When my age was still single digit-ed, I would get frustrated, angry and upset when a friend of mine stops hanging out with me and starts hanging out with new friends. I would get upset when I lose contact with ‘friends’ who moved on to their new class community even though we still walk past each other along the corridors.
As I grew older, the agitation and frustration subsides. As I grew older, everyone moved on. Friends from primary school, having gone to a different school, made new friends. I, myself, moved on and made new friends too. At first, everyone would try to make exceptions and try to go to the mall and hang out because we’re still trying to get used to the new people that would surround us for the years to come.
Eventually, everyone moves on and hangs out with their new friends, with old friends lost in the corner of their mind.
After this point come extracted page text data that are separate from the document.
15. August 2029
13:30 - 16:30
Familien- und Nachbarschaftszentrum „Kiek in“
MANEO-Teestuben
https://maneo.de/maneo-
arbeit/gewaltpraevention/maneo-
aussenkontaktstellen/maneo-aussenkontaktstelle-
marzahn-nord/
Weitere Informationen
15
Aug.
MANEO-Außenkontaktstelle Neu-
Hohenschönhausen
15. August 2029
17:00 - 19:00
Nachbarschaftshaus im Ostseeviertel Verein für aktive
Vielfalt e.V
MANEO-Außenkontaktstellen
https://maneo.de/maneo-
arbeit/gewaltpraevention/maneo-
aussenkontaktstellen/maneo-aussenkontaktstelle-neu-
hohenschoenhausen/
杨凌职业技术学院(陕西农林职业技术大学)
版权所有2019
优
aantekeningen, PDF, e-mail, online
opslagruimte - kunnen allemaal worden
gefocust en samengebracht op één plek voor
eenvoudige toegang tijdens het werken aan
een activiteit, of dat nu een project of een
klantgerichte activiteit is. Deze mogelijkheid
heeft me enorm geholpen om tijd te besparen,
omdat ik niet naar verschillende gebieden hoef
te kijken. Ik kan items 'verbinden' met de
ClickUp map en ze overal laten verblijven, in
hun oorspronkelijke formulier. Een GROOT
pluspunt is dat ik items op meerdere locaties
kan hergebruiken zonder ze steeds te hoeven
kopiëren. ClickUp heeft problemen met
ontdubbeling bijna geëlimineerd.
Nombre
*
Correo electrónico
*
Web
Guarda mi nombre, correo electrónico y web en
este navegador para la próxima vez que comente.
That being said, there were still a few friends who weren’t lost and forgotten.
It was because of the first huge movement from primary school to secondary school that I’ve come to realize that we all have to move on. We all eventually have to let go. We all eventually have to let people slide away from our lives. We all eventually have to let new people slide into the now empty spaces.
It’s one of the things that we all have to go through, we all have to learn along the way.
But nobody said that it would be easy. Nobody said that letting go of friends would be easy. Nobody warned that by letting go of friends, you might have a small little hole that no one would be able to fill. Nobody warned that letting go of friends would lead to loneliness and countless nights of reminiscing.
I’m a person who have let a lot of people slide away from my life throughout the years.
But that does not mean that I’m a person who did not struggle from the lack of people in my life.
That does not mean that I’m a person who does not experience loneliness.
Because I have the tendency to let too many people slide at the same time.